Text for analysis.
■ ■ ■
Yes, Ron, on the horizontal, again, at the beginning of the year, we thought we might drill 1 horizontal, maybe, and then now we're going to end up with 3 or 4. And we kind of forced the Monroe, and somebody asked a question earlier, why didn't we drill a longer lateral? Well, the lease that we drilled on have only allowed us to drill that 3,600-foot lateral. It takes a lot of land work to unitize leases to allow you to drill longer lateral. So in 2013, I think we'll be doing that. As Mark said, you need to drill a 5,400-foot or 6,000-foot lateral to optimize the reason you drill a horizontal well. The other thing we did, if you remember, when we closed this December 2011, we had 600, 700, 800 leases. We have a ton of leases, and we kind of arranged them and said, "Well, we need to drill wells to hold leases." It wasn't really about geology; it's about holding leases. So we've done that to the first 3 quarters. And now we've kind of forced in the Monroe well because we go to Mark and say, "Can't we drill a horizontal?" Because some of the offset operators to the East side did some pretty good horizontal wells. Now, as we understand, one's in the Wolfcamp B, one's in the A, et cetera, et cetera. But Ron, we're also -- we've got this other issue, and that is, when the lease is in their primary term, you traditionally hold 100 feet below the deepest-producing formation. So as long as the lease is active and alive, you don't have the depth limit, but once you quit drilling, you cease drilling, you do have a depth limit on most of these leases. So our program in 2012 was to drill these wells to the Wolfcamp and Wolfbone wells and hold the lower portions of that acreage. So we blended in this horizontal program with the original goal of holding as much of the leases as we can. So again, as we end up in December, a couple of months from now, like Mark said, we'll be on more the Eastern side, which if you had your druthers right now, we'd rather be on the Eastern side. Not that the Middle or the Western is not as good, but we've got results on the Eastern side. So we've been able, I think, to put together a lease where we can have -- we can drill 6,000-foot lateral. So we would expect that well to be a pretty good well. So that's kind of the reasoning behind the actions that you might want to know.
■ ■ ■
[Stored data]
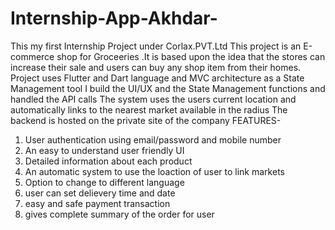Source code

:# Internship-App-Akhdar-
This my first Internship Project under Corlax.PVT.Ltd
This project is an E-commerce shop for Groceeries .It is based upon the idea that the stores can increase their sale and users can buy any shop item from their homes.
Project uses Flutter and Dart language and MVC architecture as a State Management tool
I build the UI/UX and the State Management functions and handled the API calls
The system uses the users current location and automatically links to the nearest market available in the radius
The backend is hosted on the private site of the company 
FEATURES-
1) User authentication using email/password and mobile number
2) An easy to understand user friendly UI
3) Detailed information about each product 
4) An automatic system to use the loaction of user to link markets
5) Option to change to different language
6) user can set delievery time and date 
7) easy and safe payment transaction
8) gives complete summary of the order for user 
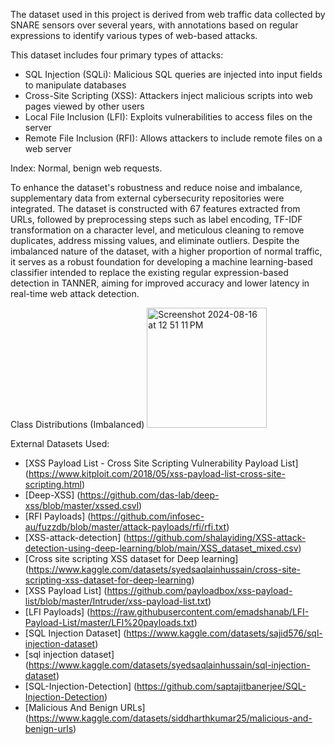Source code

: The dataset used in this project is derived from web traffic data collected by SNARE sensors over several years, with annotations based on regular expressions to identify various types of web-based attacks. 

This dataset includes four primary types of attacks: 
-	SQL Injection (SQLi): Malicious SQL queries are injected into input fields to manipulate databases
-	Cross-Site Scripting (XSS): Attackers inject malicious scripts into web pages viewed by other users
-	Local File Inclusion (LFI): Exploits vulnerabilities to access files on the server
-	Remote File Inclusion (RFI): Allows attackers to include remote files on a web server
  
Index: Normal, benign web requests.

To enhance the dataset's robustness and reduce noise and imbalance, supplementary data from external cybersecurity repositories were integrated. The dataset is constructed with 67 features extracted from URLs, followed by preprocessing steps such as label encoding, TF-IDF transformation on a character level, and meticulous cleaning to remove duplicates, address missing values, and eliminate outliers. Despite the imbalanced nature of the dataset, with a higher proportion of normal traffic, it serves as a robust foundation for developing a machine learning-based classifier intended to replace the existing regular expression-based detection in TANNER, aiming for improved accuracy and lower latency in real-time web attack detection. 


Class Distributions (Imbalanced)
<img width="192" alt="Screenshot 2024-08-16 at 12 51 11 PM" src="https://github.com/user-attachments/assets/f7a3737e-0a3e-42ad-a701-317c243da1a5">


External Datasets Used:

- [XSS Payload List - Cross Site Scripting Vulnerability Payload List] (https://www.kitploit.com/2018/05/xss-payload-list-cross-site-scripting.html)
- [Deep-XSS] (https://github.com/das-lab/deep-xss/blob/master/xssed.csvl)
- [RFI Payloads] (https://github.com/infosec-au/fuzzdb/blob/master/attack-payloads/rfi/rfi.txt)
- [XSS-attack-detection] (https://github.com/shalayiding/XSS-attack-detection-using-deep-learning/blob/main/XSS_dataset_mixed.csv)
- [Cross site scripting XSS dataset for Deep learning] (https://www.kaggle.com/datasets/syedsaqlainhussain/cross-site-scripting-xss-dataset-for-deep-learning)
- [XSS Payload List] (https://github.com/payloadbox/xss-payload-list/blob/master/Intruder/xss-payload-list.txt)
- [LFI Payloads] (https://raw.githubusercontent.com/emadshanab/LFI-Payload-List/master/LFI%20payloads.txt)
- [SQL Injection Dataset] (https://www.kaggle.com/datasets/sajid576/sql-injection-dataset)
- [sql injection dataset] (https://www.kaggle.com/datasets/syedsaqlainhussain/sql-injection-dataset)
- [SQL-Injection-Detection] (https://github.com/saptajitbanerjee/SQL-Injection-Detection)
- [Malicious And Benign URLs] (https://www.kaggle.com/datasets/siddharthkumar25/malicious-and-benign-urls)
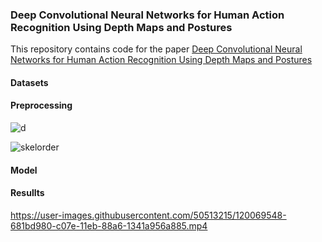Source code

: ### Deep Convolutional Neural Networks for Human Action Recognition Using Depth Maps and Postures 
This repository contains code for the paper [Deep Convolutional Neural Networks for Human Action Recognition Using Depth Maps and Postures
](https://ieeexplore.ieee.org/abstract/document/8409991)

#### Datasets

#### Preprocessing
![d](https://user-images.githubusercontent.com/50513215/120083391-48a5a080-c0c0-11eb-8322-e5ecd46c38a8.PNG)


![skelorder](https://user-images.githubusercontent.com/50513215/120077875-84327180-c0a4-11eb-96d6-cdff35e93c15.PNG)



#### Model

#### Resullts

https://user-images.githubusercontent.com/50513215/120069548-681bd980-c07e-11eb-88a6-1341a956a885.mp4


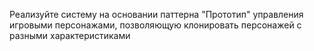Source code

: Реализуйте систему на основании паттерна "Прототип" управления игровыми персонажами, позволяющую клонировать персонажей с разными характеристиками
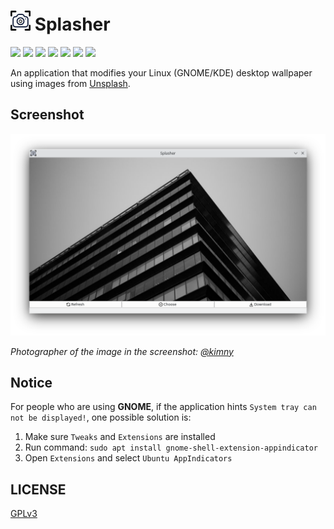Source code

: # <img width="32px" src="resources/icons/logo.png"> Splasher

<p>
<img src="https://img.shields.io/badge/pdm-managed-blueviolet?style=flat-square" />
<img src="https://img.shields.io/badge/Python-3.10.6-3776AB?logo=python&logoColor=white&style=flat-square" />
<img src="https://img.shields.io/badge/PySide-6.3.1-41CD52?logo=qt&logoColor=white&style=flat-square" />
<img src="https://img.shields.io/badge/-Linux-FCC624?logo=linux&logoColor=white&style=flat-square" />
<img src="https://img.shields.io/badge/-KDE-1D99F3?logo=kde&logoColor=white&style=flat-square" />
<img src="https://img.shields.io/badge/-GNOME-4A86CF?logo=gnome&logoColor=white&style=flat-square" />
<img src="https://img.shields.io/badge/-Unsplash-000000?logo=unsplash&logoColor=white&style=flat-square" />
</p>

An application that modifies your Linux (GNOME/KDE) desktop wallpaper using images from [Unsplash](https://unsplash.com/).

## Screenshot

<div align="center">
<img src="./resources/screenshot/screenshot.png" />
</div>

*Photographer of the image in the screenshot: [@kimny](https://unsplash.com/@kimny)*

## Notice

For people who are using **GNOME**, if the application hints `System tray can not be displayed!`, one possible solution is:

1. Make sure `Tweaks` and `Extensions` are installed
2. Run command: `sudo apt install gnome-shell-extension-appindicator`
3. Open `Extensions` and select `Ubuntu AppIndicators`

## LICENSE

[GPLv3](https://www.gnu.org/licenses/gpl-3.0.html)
■ ■ ■
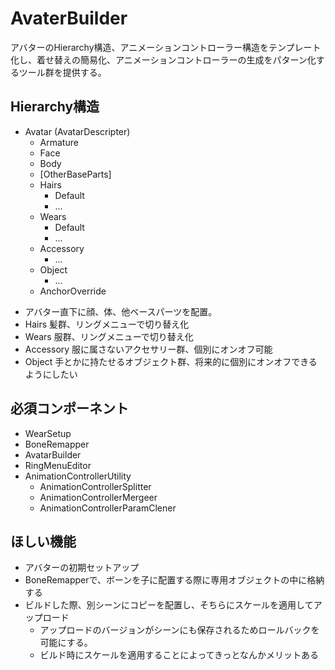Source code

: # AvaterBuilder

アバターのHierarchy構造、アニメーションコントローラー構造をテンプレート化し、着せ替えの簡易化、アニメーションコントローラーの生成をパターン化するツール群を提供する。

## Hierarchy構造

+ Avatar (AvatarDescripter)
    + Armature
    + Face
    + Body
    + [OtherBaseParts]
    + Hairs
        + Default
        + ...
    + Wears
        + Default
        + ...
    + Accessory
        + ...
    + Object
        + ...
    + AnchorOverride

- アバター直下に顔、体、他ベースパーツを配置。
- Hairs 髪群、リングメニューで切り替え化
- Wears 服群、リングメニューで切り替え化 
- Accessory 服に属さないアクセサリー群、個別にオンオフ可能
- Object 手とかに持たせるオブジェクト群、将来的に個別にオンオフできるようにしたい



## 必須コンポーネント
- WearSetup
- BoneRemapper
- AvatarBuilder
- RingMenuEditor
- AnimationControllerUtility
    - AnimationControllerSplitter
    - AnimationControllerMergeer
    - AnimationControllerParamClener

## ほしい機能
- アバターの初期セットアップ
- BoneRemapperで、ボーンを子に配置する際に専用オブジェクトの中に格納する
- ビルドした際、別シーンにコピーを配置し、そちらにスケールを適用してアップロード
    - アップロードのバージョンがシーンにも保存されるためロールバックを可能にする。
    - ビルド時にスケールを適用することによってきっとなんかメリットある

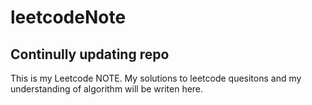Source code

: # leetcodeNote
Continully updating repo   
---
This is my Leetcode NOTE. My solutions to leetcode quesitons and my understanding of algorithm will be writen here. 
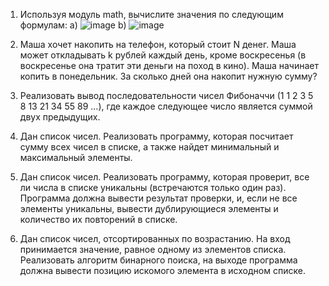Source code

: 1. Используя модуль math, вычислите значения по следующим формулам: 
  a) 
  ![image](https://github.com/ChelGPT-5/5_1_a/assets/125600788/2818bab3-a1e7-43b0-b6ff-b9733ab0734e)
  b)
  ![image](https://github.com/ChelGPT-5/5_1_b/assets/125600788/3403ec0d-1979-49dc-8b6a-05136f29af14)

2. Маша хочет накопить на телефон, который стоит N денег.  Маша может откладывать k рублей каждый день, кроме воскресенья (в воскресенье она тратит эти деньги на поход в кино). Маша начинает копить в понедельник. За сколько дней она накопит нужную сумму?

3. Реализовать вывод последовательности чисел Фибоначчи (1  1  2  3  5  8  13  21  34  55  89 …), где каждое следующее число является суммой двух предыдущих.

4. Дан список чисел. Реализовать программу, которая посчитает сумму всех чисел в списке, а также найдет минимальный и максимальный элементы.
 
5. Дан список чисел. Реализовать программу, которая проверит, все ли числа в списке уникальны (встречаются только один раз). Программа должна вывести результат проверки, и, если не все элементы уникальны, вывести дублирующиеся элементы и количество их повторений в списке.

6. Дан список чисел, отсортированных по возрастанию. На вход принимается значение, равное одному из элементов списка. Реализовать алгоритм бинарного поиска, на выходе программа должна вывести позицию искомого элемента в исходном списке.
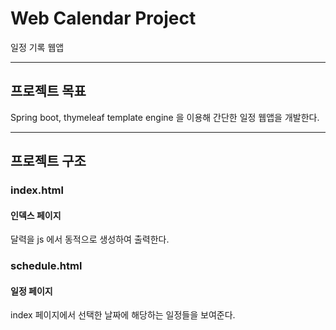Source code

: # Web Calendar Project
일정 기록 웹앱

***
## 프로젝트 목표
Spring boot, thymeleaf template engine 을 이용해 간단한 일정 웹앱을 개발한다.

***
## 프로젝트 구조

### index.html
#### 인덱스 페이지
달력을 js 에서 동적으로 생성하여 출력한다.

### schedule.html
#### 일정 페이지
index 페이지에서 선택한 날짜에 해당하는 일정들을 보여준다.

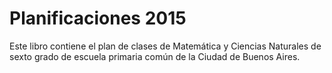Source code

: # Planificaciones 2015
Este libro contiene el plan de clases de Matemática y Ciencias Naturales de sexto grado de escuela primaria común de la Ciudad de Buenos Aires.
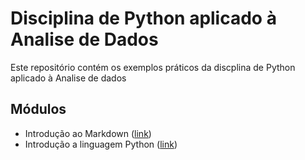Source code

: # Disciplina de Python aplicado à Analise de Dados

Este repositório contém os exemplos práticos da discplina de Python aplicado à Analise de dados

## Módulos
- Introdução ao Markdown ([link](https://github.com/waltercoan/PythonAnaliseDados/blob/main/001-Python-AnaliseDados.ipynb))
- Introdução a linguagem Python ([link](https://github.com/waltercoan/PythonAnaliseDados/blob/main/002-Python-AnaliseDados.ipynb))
■ ■ ■
Exercise set.
A. Give back, unchanged, the lines of the listing from the one with "4. Дан список" up to and including the one with "5. Дан список".
B. Carry the remarks on horizontal drilling and lease holding further from where they end.

Answers in order.
A.
4. Дан список чисел. Реализовать программу, которая посчитает сумму всех чисел в списке, а также найдет минимальный и максимальный элементы.
 
5. Дан список чисел. Реализовать программу, которая проверит, все ли числа в списке уникальны (встречаются только один раз). Программа должна вывести результат проверки, и, если не все элементы уникальны, вывести дублирующиеся элементы и количество их повторений в списке.

B.
Operator

Your next question is from the line of Dan McSpirit of BMO Capital Markets.

Dan McSpirit - BMO Capital Markets Canada

Can you give us an idea on your comfort level on leverage, at least maybe as measured by debt-to-EBITDA? I asked in an effort to get a hint on what that leverage stat could look like, say, at the end of next year, at the end of 2013.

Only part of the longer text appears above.